Although members represent a variety of disciplines and geographic areas, they often face similar challenges in the field. The members meet quarterly to identify capability gaps and help pinpoint the development of technologies that could mitigate those gaps. At a September 2009 meeting, the FRWG identified overall gaps that affect all disciplines as well as needs in each specific discipline.

“We work on issues that improve safety and allow us to do our jobs better,” Fitzgerald said. “Scientists at DHS S&T [and partner agencies and organizations] will then take that information away and start working on a product or a widget to address our needs.”

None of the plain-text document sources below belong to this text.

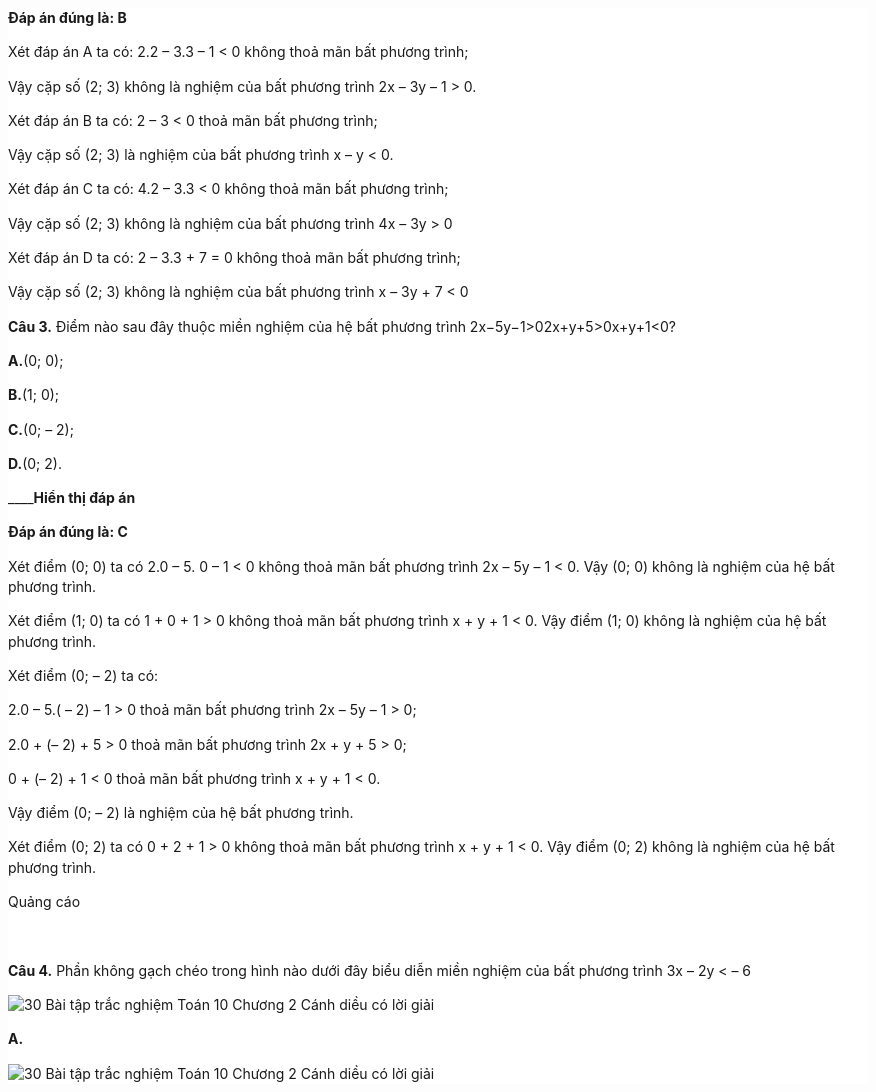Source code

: **Đáp án đúng là: B**

Xét đáp án A ta có: 2.2 – 3.3 – 1 < 0 không thoả mãn bất phương trình;

Vậy cặp số (2; 3) không là nghiệm của bất phương trình 2x – 3y – 1 > 0.

Xét đáp án B ta có: 2 – 3 < 0 thoả mãn bất phương trình;

Vậy cặp số (2; 3) là nghiệm của bất phương trình x – y < 0.

Xét đáp án C ta có: 4.2 – 3.3 < 0 không thoả mãn bất phương trình;

Vậy cặp số (2; 3) không là nghiệm của bất phương trình 4x – 3y > 0

Xét đáp án D ta có: 2 – 3.3 + 7 = 0 không thoả mãn bất phương trình;

Vậy cặp số (2; 3) không là nghiệm của bất phương trình x – 3y + 7 < 0

**Câu 3.** Điểm nào sau đây thuộc miền nghiệm của hệ bất phương trình 2x−5y−1>02x+y+5>0x+y+1<0?

**A.**(0; 0);

**B.**(1; 0);

**C.**(0; – 2);

**D.**(0; 2).

____**Hiển thị đáp án**

**Đáp án đúng là: C**

Xét điểm (0; 0) ta có 2.0 – 5. 0 – 1 < 0 không thoả mãn bất phương trình 2x – 5y – 1 < 0\. Vậy (0; 0) không là nghiệm của hệ bất phương trình.

Xét điểm (1; 0) ta có 1 + 0 + 1 > 0 không thoả mãn bất phương trình x + y + 1 < 0\. Vậy điểm (1; 0) không là nghiệm của hệ bất phương trình.

Xét điểm (0; – 2) ta có:

2.0 – 5.( – 2) – 1 > 0 thoả mãn bất phương trình 2x – 5y – 1 > 0;

2.0 + (– 2) + 5 > 0 thoả mãn bất phương trình 2x + y + 5 > 0;

0 + (– 2) + 1 < 0 thoả mãn bất phương trình x + y + 1 < 0\. 

Vậy điểm (0; – 2) là nghiệm của hệ bất phương trình.

Xét điểm (0; 2) ta có 0 + 2 + 1 > 0 không thoả mãn bất phương trình x + y + 1 < 0\. Vậy điểm (0; 2) không là nghiệm của hệ bất phương trình.

Quảng cáo

﻿

**Câu 4.** Phần không gạch chéo trong hình nào dưới đây biểu diễn miền nghiệm của bất phương trình 3x – 2y < – 6 

![30 Bài tập trắc nghiệm Toán 10 Chương 2 Cánh diều có lời giải](https://vietjack.com/toan-10-cd/images/trac-nghiem-bai-tap-cuoi-chuong-2.PNG)

**A.**

![30 Bài tập trắc nghiệm Toán 10 Chương 2 Cánh diều có lời giải](https://vietjack.com/toan-10-cd/images/trac-nghiem-bai-tap-cuoi-chuong-2-1.PNG)
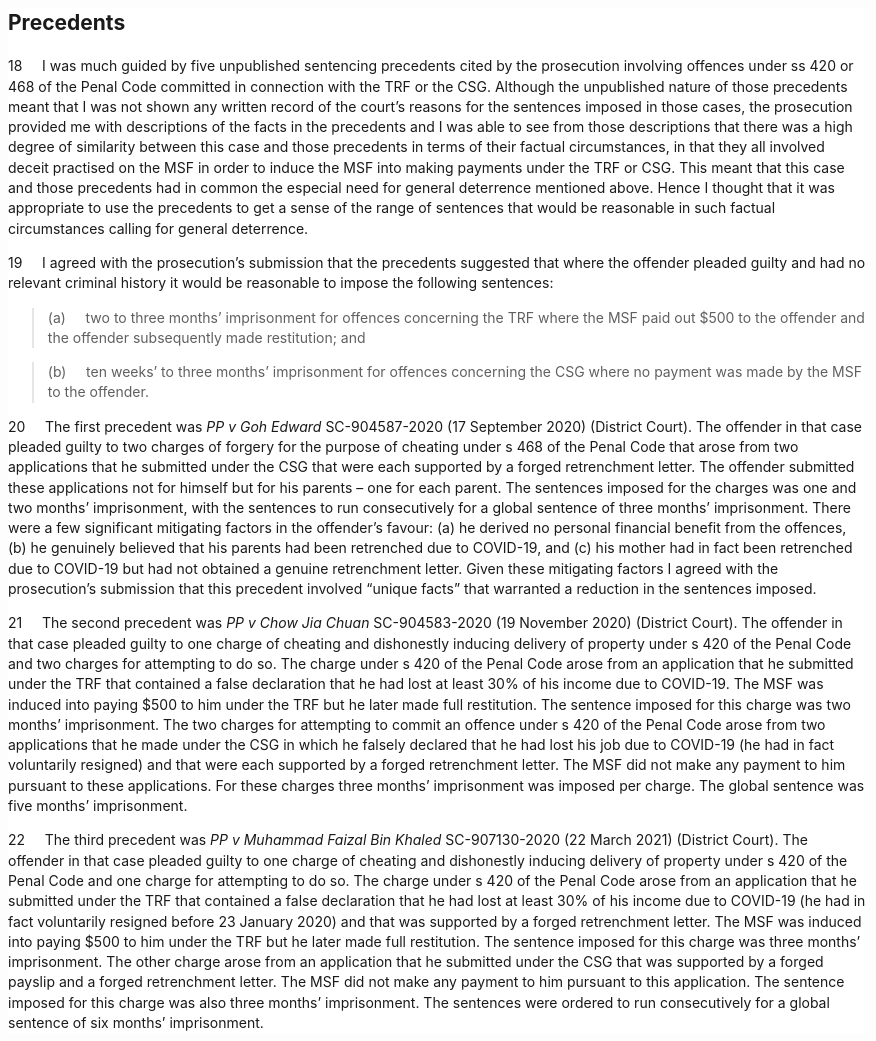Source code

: ## Precedents

18     I was much guided by five unpublished sentencing precedents cited by the prosecution involving offences under ss 420 or 468 of the Penal Code committed in connection with the TRF or the CSG. Although the unpublished nature of those precedents meant that I was not shown any written record of the court’s reasons for the sentences imposed in those cases, the prosecution provided me with descriptions of the facts in the precedents and I was able to see from those descriptions that there was a high degree of similarity between this case and those precedents in terms of their factual circumstances, in that they all involved deceit practised on the MSF in order to induce the MSF into making payments under the TRF or CSG. This meant that this case and those precedents had in common the especial need for general deterrence mentioned above. Hence I thought that it was appropriate to use the precedents to get a sense of the range of sentences that would be reasonable in such factual circumstances calling for general deterrence.

19     I agreed with the prosecution’s submission that the precedents suggested that where the offender pleaded guilty and had no relevant criminal history it would be reasonable to impose the following sentences:

> (a)     two to three months’ imprisonment for offences concerning the TRF where the MSF paid out $500 to the offender and the offender subsequently made restitution; and

> (b)     ten weeks’ to three months’ imprisonment for offences concerning the CSG where no payment was made by the MSF to the offender.

20     The first precedent was _PP v Goh Edward_ SC-904587-2020 (17 September 2020) (District Court). The offender in that case pleaded guilty to two charges of forgery for the purpose of cheating under s 468 of the Penal Code that arose from two applications that he submitted under the CSG that were each supported by a forged retrenchment letter. The offender submitted these applications not for himself but for his parents – one for each parent. The sentences imposed for the charges was one and two months’ imprisonment, with the sentences to run consecutively for a global sentence of three months’ imprisonment. There were a few significant mitigating factors in the offender’s favour: (a) he derived no personal financial benefit from the offences, (b) he genuinely believed that his parents had been retrenched due to COVID-19, and (c) his mother had in fact been retrenched due to COVID-19 but had not obtained a genuine retrenchment letter. Given these mitigating factors I agreed with the prosecution’s submission that this precedent involved “unique facts” that warranted a reduction in the sentences imposed.

21     The second precedent was _PP v Chow Jia Chuan_ SC-904583-2020 (19 November 2020) (District Court). The offender in that case pleaded guilty to one charge of cheating and dishonestly inducing delivery of property under s 420 of the Penal Code and two charges for attempting to do so. The charge under s 420 of the Penal Code arose from an application that he submitted under the TRF that contained a false declaration that he had lost at least 30% of his income due to COVID-19. The MSF was induced into paying $500 to him under the TRF but he later made full restitution. The sentence imposed for this charge was two months’ imprisonment. The two charges for attempting to commit an offence under s 420 of the Penal Code arose from two applications that he made under the CSG in which he falsely declared that he had lost his job due to COVID-19 (he had in fact voluntarily resigned) and that were each supported by a forged retrenchment letter. The MSF did not make any payment to him pursuant to these applications. For these charges three months’ imprisonment was imposed per charge. The global sentence was five months’ imprisonment.

22     The third precedent was _PP v Muhammad Faizal Bin Khaled_ SC-907130-2020 (22 March 2021) (District Court). The offender in that case pleaded guilty to one charge of cheating and dishonestly inducing delivery of property under s 420 of the Penal Code and one charge for attempting to do so. The charge under s 420 of the Penal Code arose from an application that he submitted under the TRF that contained a false declaration that he had lost at least 30% of his income due to COVID-19 (he had in fact voluntarily resigned before 23 January 2020) and that was supported by a forged retrenchment letter. The MSF was induced into paying $500 to him under the TRF but he later made full restitution. The sentence imposed for this charge was three months’ imprisonment. The other charge arose from an application that he submitted under the CSG that was supported by a forged payslip and a forged retrenchment letter. The MSF did not make any payment to him pursuant to this application. The sentence imposed for this charge was also three months’ imprisonment. The sentences were ordered to run consecutively for a global sentence of six months’ imprisonment.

The FRWG works with DHS S&T to establish requirements to meet those needs. FRWG members continue to collaborate with DHS throughout the process to develop solutions to the most pressing issues. Later in the development process, DHS often holds pilot programs in different parts of the country to validate a new technology and ensure the design is effective for first responders in the field. Based on the input gathered, DHS makes adjustments to the technologies as needed.

“This is an iterative process,” said Randy Zeller, director for Interagency and First Responder Programs Division at DHS S&T. “It will take some time to get it right, but we are well underway. The first responder community is large and diverse, and we are counting on our FRWG advisors to represent their larger communities. That is a challenge for them, and we are very grateful that they are willing to help us out in this way.”

In addition to supporting the development of technologies, DHS S&T collaborates with other federal agencies and the first responder community to help identify and, if necessary, assist in the development of national standards that will govern the equipment used in the field. Standards guide the development, use, and implementation of technologies. National standards give the federal government and the private sector common standards or benchmarks to judge individual technologies. The standards help ensure that equipment not only meets the needs of the first responder community but that it can be integrated with legacy systems and hardware from vendors that first responders have already purchased.

Standards development is badly needed in the areas of communications and information management. The FRWG ranked data integration and interoperability among the capability gaps that affect all first responders, regardless of discipline. Given the importance of this gap, DHS S&T and FEMA have already made significant investments in this area and will continue to do so.

DHS S&T recognizes that while technology can make first responder communities safer and more efficient, technology created without an eye towards real world problems and conditions can be, at best, an exercise in futility and frustration. Therefore, it focuses on developing technological solutions that meet the needs of first responders and can be deployed in the field.